Writing the Bad Guys
Posted in writing on June 1st, 2009 by andrew mackay – 8 CommentsThis post is more therapeutic than anything else. I’m struggling in my writing. I feel like my bad guys aren’t all that bad. I don’t know if it’s a mental block or a philosophical one. I feel as though I’ll have a hard time writing them accurately if I make them genuinely bad. Or, genuinely badder.
As a result, I’m mostly making the situation the bad guy. The bad guys are really more nuisances than anything else.

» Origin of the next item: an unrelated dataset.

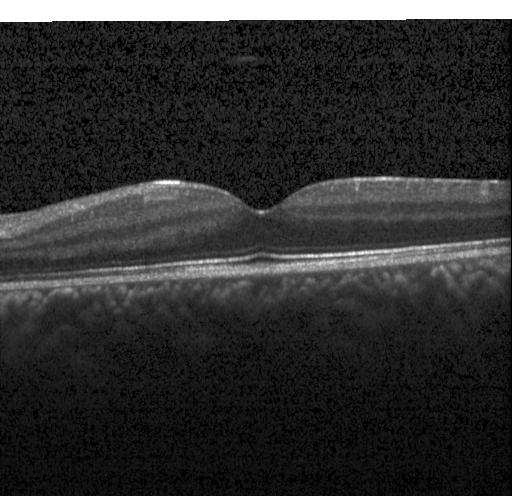 Dx: no choroidal neovascularization, no diabetic macular edema, and no drusen.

The problem I have with that is the prominence of bad guys in my reading. Ender’s Game, for example, features bad guys that aren’t really bad, good guys that aren’t all good (Graff… although he’s somewhat redeemed), and bad guys that are just plain bad (Peter, although redeemed in the later books, doesn’t smell so good in this book. Also, Stilson and Bonzo. That sentence fragment is for the editors in the crowd. I like to make you think on Monday morning). In the Lord of the Rings, you have Sauron, the Ring Lords, and their armies who exude evil, Saruman who was good but turned evil, and Boromir who has a little personality flaw but recovers.
In the light of all that, making the situation the problem seems bland by comparison. So, I put it to you, readers (all four of you), do you prefer writing with clear, evil-doing, bad guys? Do you like shades of grey/gray? Or would you rather the author just write the good guys?